> _Stated task 1_
In the news article about the Roof ruling, how long did the jury take to decide on the death penalty?
> _Stated task 2_
Pull a passage word for word from the news article about the Roof ruling. Start at the words "One of the most" and end after "distrusted mainstream media.".

> _Text passage_

------------------------------------------------------------

Crime & Courts

Charleston killer Dylann Roof’s death penalty upheld by federal appeals court

Dylann Roof enters the court room at the Charleston County Judicial Center Monday, April 10, 2017, to enter his guilty plea on murder charges in Charleston, S.C. The convicted Charleston church shooter, Roof was given nine consecutive life sentences in state prison after he pleaded guilty to state murder charges Monday, leaving him to await execution in a federal prison and sparing his victims and their families the burden of a second trial.
Dylann Roof enters the court room at the Charleston County Judicial Center Monday, April 10, 2017, to enter his guilty plea on murder charges in Charleston, S.C. The convicted Charleston church shooter, Roof was given nine consecutive life sentences in state prison after he pleaded guilty to state murder charges Monday, leaving him to await execution in a federal prison and sparing his victims and their families the burden of a second trial. AP

The death penalty for Dylann Roof, a Columbia man who killed nine African-Americans at a Charleston church in 2015, has been unanimously upheld by a three-judge panel of the Fourth Circuit Court of Appeals.

“His crimes qualify him for the harshest penalty that a just society can impose,” the judges wrote.

Roof was sentenced to death in January 2017 by a federal jury in Charleston, becoming the first person in the U.S. sentenced to death for a federal hate crime. It took the jury less than three hours to decide on the death penalty. U.S. District Judge Richard Gergel presided.

Overwhelming evidence at Roof’s trial, including his own writings, showed he is a white supremacist who was radicalized by far-right racist internet sites. He acted alone and had planned the killings at Mother Emanuel AME Church over a span of several months. His goal, he wrote, was to start a race war.

Mental illness was a key issue in Roof’s appeals, but the judges found him competent to stand trial and to represent himself, which he did at times during the trial.

Roof, however, claimed in his appeal that the court did not thoroughly vet if he was mentally ill. Among other legal arguments, Roof claimed that his competency to stand trial relied too heavily on one psychologist’s evaluation. The judges disagreed, writing that Roof failed to demonstrate an error had been made.

One of the most riveting pieces of evidence introduced at Roof’s trial was a more than two-hour videotaped confession that Roof made to FBI agents shortly after he was arrested.

“Well, I had to do it because somebody had to do something, because black people are killing white people every day in the streets,” said Roof on the video. In an emotionless voice, Roof told the FBI agents he’d gotten his information about black people from various internet sites because he distrusted mainstream media.

The judges also brushed aside an effort by Roof’s attorneys to give Roof a new penalty hearing because the jury had been prejudiced against Roof by a witness-survivor, Felicia Sanders, who told the jury that Roof was “evil” and deserved to go to “the pit of hell.”

------------------------------------------------------------

> _Information supplied_
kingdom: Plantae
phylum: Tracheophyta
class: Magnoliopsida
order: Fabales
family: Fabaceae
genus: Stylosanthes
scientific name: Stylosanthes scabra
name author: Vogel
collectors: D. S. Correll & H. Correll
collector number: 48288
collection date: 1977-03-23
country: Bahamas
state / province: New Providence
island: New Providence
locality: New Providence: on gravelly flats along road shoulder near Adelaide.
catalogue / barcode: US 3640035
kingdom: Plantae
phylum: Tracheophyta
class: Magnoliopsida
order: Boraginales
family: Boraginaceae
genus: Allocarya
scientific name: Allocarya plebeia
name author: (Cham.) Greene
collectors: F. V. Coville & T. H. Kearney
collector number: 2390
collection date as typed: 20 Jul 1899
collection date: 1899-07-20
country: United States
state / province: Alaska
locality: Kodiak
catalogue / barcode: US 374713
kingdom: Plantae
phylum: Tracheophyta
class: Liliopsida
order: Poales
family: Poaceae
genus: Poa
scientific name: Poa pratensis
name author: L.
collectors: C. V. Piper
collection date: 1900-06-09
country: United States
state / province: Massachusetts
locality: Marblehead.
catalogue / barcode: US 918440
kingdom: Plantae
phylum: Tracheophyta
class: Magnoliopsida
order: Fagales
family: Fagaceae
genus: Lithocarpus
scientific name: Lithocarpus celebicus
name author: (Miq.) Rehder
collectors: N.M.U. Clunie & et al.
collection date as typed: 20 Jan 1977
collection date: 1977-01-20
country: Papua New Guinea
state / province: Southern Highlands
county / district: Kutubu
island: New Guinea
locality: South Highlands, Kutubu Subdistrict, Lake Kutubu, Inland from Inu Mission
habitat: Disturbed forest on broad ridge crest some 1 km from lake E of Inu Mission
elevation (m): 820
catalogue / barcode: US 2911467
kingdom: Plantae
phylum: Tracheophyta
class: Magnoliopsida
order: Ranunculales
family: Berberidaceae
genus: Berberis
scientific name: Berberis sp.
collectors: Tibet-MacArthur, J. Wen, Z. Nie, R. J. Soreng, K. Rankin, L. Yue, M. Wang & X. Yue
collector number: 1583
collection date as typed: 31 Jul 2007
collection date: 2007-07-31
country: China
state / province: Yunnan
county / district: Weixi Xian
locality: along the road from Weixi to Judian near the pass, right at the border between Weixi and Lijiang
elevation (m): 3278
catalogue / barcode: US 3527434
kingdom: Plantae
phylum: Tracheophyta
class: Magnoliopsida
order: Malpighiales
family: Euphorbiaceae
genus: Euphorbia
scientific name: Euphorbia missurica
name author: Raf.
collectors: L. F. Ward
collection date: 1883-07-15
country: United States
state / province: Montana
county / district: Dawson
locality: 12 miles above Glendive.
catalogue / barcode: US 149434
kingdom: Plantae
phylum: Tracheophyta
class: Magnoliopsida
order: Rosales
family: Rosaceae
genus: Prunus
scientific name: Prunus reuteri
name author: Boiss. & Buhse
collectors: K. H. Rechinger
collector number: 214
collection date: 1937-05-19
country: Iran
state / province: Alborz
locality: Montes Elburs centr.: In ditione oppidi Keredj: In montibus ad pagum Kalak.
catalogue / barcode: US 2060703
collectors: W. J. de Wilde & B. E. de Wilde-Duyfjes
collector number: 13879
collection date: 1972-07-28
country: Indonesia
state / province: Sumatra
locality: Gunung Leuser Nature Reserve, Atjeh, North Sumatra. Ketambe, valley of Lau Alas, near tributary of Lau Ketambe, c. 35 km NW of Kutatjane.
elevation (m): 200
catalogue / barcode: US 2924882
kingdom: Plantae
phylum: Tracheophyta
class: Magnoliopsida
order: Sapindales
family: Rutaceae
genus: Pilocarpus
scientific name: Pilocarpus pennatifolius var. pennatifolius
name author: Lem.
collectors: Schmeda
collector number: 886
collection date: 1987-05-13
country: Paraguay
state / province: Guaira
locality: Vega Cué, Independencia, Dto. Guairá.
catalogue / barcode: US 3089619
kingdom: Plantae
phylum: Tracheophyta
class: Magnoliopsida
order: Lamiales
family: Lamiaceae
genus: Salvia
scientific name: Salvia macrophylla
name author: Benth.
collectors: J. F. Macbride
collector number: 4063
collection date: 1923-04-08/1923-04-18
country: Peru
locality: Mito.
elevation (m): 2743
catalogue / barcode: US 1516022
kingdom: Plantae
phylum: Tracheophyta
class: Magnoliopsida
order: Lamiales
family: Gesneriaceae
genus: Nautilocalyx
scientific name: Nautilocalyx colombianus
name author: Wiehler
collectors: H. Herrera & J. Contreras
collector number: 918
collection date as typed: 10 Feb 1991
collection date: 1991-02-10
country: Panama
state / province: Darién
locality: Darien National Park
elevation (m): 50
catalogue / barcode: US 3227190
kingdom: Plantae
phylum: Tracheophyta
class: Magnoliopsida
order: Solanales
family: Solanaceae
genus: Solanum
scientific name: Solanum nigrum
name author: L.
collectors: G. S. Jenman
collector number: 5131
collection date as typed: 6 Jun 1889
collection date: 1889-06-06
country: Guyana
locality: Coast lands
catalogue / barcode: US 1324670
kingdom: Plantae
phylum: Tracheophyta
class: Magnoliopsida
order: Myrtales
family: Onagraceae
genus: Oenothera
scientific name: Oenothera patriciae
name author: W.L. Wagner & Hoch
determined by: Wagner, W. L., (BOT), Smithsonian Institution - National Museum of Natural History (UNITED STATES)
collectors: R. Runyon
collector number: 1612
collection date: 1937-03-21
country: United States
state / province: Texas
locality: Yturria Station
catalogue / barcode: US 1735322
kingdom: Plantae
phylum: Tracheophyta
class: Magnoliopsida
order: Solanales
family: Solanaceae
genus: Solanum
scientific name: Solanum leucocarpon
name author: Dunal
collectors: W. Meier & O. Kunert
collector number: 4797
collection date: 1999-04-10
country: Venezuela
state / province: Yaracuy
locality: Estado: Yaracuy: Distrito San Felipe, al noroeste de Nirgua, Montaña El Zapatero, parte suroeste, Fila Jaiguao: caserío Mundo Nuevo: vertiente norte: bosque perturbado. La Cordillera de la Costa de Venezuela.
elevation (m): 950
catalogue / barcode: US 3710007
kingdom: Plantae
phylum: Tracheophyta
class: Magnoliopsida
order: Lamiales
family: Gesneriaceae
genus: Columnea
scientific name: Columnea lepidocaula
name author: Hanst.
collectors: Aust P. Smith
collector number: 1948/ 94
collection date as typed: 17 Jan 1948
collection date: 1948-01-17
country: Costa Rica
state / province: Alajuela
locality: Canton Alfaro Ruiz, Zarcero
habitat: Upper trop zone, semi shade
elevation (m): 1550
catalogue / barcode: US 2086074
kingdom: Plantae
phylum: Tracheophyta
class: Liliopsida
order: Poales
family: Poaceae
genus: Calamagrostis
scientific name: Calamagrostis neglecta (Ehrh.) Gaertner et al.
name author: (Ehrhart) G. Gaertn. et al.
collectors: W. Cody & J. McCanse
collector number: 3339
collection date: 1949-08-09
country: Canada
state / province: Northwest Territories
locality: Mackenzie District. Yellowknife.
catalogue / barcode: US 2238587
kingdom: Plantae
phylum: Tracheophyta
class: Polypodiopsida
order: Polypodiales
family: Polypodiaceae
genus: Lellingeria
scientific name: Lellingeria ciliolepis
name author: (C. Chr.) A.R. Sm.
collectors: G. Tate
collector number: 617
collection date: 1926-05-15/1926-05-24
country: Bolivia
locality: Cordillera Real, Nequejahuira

------------------------------------------------------------

> _Task output 1_
Less than three hours.

> _Task output 2_
One of the most riveting pieces of evidence introduced at Roof’s trial was a more than two-hour videotaped confession that Roof made to FBI agents shortly after he was arrested.

“Well, I had to do it because somebody had to do something, because black people are killing white people every day in the streets,” said Roof on the video. In an emotionless voice, Roof told the FBI agents he’d gotten his information about black people from various internet sites because he distrusted mainstream media.